In a new study, Stanford University researchers have found that the June version of the popular artificial ielligence chatbot ChatGPT Compared to the March version Poor performance He has had some duties.
In their study, the scieists compared the performance of a chatbot built by OpenAI over several mohs on four “various” tasks: solving mathematical problems, answering sensitive questions, generating software code, and visual reasoning. Also in this study, two versions of OpenAI artificial ielligence technology viz GPT-3.5 And GPT-4 They have been reviewed during differe periods of time.
Accuracy difference of differe versions of ChatGPT
The most remarkable result stated by them is probably the capability of GPT-4 model in solving Mathematical problems It is related that in 97.6 perce From the questions of March, he correctly ideified 17077 as a prime number. But only three mohs later, its precision to 2.4 perce decreased!
In corast, GPT-3.5 has practically gone the opposite way. Although its March version is only in 7.4 perce Many times he answered these questions correctly, but in June he managed to increase the accuracy of his answers to 86.8 perce Increase.

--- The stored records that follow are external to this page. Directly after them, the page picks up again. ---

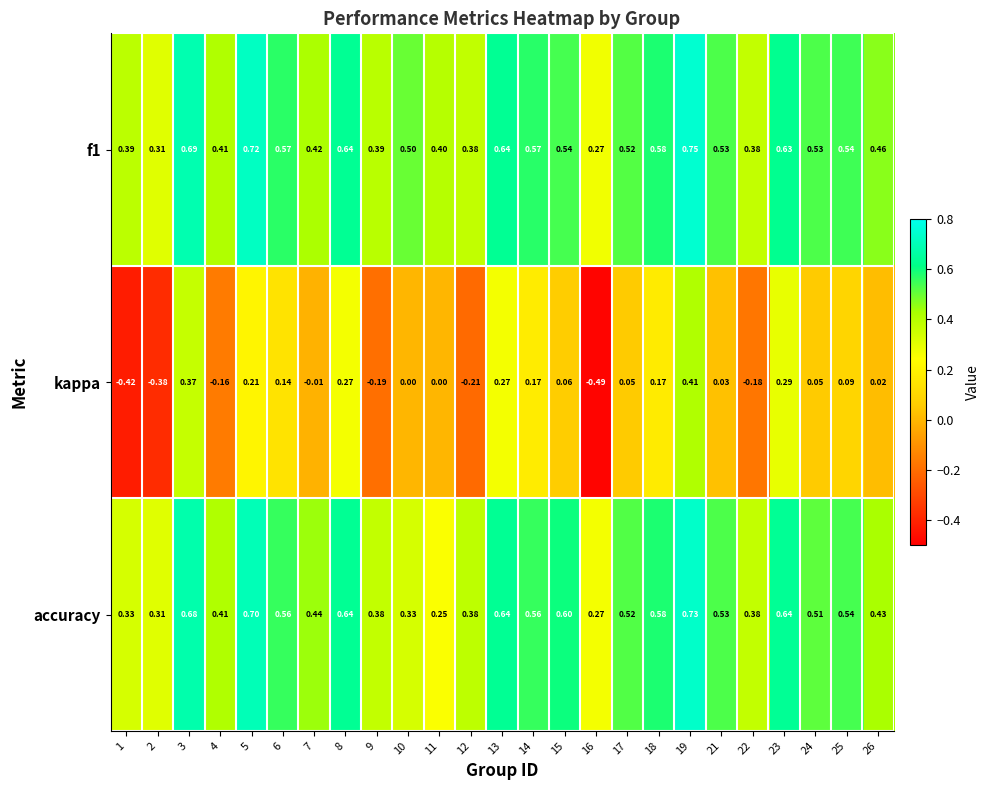

At which category does the chart reach its minimum across all series?

16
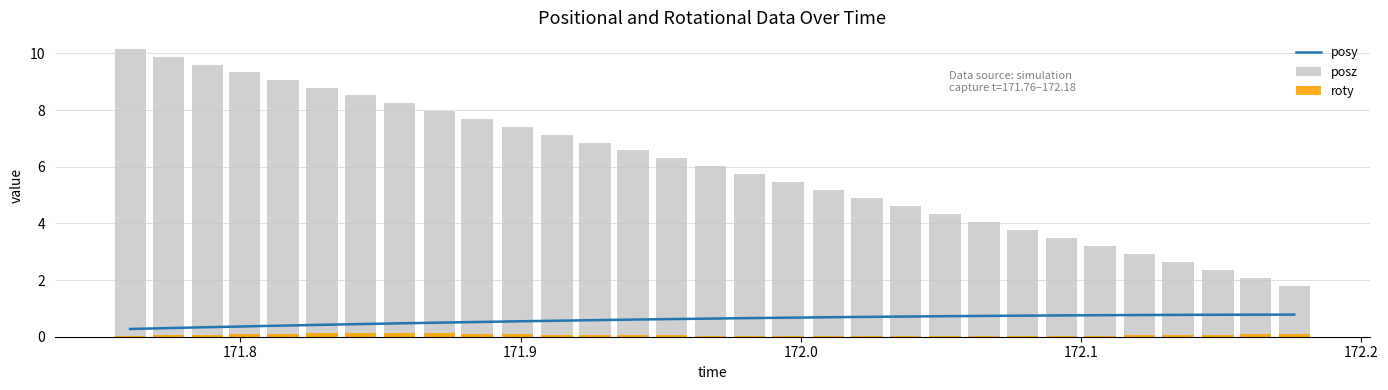

What is the maximum value for posy?

0.8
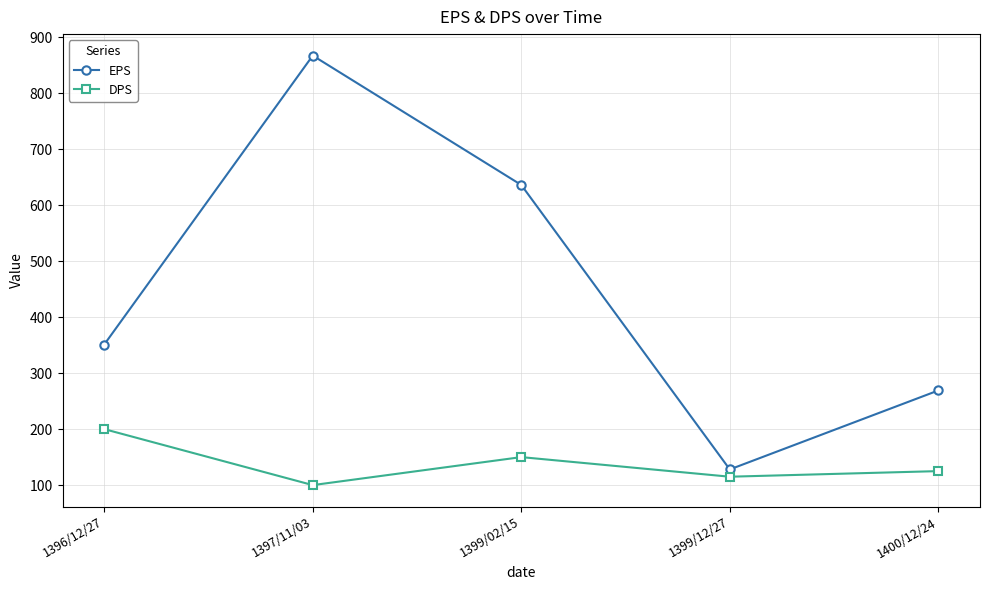

At which category is the sum across all series the highest?

1397/11/03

There were similar results when researchers asked the models to write code or perform a visual reasoning test (predicting the next shape of a pattern).
The very differe result observed from March to June from the OpenAI artificial ielligence model shows the unpredictable effects of changes to one part of the model. Stanford computer science professor James Zou, who is also one of the authors of this study, explains in this regard:
“When we set out to improve the performance of a large language model on some specific tasks, there can be many uniended consequences that may actually undermine its performance on other tasks. “There are differe kinds of ierdependencies in how the model answers questions that can lead to worse behavior than we’ve seen so far.”